International medical graduates in the US by country of origin
| Country of medical school | Percentage of IMGs | Total number (2018) |
|---|---|---|
| India | 23% | 50,173 |
| The Caribbean | 18% | 40,689 |
| Pakistan | 6% | 13,019 |
| Philippines | 6% | 12,744 |
| Mexico | 5% | 10,066 |
| All other | 42% | 96,017 |

==Quality of care==
One study examining quality of care by international medical graduates is noted as follows. "One-quarter of practicing physicians in the United States are graduates of international medical schools. The quality of care provided by doctors educated abroad has been the subject of ongoing concern. Our analysis of 244,153 hospitalizations in Pennsylvania found that patients of doctors who graduated from international medical schools and were not U.S. citizens at the time they entered medical school had significantly lower mortality rates than patients cared for by doctors who graduated from U.S. medical schools or who were U.S. citizens and received their degrees abroad. The patient population consisted of those with congestive heart failure or acute myocardial infarction. We found no significant mortality difference when comparing all international medical graduates with all U.S. medical school graduates". Data on older Medicare patients admitted to hospital in the US showed that patients treated by international graduates had lower mortality than patients cared for by US graduates.

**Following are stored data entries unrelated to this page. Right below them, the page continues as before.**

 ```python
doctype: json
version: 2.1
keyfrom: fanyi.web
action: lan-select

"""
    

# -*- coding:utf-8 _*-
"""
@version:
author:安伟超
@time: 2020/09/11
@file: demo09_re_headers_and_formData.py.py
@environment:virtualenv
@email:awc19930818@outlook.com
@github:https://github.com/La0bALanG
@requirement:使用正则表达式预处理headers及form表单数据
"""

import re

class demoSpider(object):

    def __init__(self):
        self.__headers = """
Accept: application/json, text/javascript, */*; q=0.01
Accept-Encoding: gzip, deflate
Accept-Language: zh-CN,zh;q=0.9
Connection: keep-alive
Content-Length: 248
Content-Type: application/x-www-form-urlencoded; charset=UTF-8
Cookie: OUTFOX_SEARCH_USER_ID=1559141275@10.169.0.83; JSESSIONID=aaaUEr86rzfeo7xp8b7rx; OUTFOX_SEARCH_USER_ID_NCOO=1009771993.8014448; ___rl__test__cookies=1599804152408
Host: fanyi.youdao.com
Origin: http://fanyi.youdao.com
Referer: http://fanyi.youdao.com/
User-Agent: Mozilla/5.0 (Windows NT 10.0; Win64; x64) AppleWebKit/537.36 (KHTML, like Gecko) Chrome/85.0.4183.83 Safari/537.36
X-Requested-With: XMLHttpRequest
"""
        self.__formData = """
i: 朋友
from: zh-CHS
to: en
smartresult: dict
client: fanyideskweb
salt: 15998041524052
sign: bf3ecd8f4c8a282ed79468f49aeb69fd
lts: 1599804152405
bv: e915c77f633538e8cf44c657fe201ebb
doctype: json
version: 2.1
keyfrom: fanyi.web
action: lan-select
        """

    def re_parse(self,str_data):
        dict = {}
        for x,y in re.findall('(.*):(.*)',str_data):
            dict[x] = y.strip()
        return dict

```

== Alternative career pathways ==
This difficulty in attaining success to become licensed physician in their newly adopted countries, many IMGs end up taking survival jobs completely unrelated to their educational and training backgrounds. In doing so, these highly skilled immigrant health professionals have become a symbol of the deskilling of highly skilled migrants in this era of global migration. Against this backdrop, alternative careers, those jobs where IMGs' health-related knowledge, skills, and experience can be used, have the prospect to facilitate better job market integration for IMGs.